Is Denmark's government about to send you an enormous cheque?
The government wants to put money in the hands of citizens. Photo: Bax Lindhardt/SP/Ritzau Scanpix
The Red Green Alliance is pushing for the government to mail out 10,000 kroner (€1,341) tax-free cheques to all earning less than 32,000 kroner (€4,292) a month. 
 
The political parties are set later this week to begin negotiating the so-called 'summer package', a stimulus package designed to encourage people in Denmark to spend more money in local businesses, hotels and cultural institutions during their summer staycations. 
 
“There is not much you can say against this, and that is why it is an incredibly important part of our deliberations,” Prime Minister Mette Frederiksen told DR on Tuesday evening. .
 
“We think it is natural that when we discuss the end of the aid packages, that we also discuss the long-term economy. For example, it could also be holiday money.” 
 
The 100bn kroner in 'frozen holiday money' exists because Denmark has changed the way people build up holiday allowances as they work. Under the old scheme, you built up the allowance over a year and could only take it after the following May. Under the new one, you earn 2.08 days of holiday a month, which can be used immediately. 
 
Because people in Denmark would have earned double holiday money during the transition between the two systems, the government decided to only let them access the so-called 'frozen money' on retirement. 
 
 
As well as seeing the sense of releasing the holiday money, Frederiksen on Tuesday said she also understood some of the advantages of 'helicopter money' payments, which can channel money to those most likely to spend it. 
 
“That's something I have a great deal of sympathy for, and I can see that many economists support helicopter money,” she said, referring to the Red Green Alliance's proposal.
 
“It is reminiscent of the discussion we are having right now on holiday money.

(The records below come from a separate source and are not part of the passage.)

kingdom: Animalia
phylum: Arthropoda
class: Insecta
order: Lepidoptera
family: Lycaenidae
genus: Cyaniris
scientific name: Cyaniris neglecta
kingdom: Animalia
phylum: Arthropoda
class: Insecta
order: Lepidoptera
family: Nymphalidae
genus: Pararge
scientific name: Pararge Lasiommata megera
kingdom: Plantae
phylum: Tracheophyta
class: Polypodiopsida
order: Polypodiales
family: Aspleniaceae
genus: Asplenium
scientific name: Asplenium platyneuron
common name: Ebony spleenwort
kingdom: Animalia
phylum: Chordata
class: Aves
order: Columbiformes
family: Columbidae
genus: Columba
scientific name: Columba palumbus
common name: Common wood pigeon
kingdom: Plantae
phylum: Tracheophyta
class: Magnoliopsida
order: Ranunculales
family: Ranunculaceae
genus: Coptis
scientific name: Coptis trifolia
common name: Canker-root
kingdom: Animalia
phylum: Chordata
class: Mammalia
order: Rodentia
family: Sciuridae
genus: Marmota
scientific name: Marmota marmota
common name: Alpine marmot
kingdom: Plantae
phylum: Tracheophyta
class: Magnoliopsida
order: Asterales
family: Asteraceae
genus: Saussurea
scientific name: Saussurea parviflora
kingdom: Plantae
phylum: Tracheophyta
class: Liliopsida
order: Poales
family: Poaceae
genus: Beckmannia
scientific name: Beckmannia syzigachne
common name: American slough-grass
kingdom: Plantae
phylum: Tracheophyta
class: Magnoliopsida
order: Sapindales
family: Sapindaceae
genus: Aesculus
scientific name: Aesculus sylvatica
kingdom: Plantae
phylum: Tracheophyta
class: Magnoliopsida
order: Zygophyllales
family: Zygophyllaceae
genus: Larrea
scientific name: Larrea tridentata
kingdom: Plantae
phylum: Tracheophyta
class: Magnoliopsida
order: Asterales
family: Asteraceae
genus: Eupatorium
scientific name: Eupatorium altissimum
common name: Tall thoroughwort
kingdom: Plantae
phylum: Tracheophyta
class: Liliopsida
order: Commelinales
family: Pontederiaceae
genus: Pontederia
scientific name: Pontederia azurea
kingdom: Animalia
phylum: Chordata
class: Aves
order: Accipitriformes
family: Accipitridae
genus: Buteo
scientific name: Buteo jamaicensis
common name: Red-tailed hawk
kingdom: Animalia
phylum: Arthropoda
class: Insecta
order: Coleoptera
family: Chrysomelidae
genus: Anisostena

But we are going to be the boring party and point out that there is an economy we need to take care of on the other side of the crisis as well.” 
 
The government hopes to carry out political discussions over the summer package with other parties at the end of this week. 
 
The Danish People's Party, the Conservative Party, the New Right, and the Liberal Alliance are pushing to have the holiday money paid out ahead of the summer holiday as part of a stimulus package. 
 
The Confederation of Danish Employers and the Danish Trade Union Confederation also believe that the holiday money should be paid out.
 

And even Torben M. Andersen, the Aarhus University economics professor who chairs the government's economics expert group, supports the idea.  
 
“It will trigger such large payments to the citizen that it can probably do the work and get enough demand and consumption started in a first round of economic recovery,” he told the Politiken newspaper.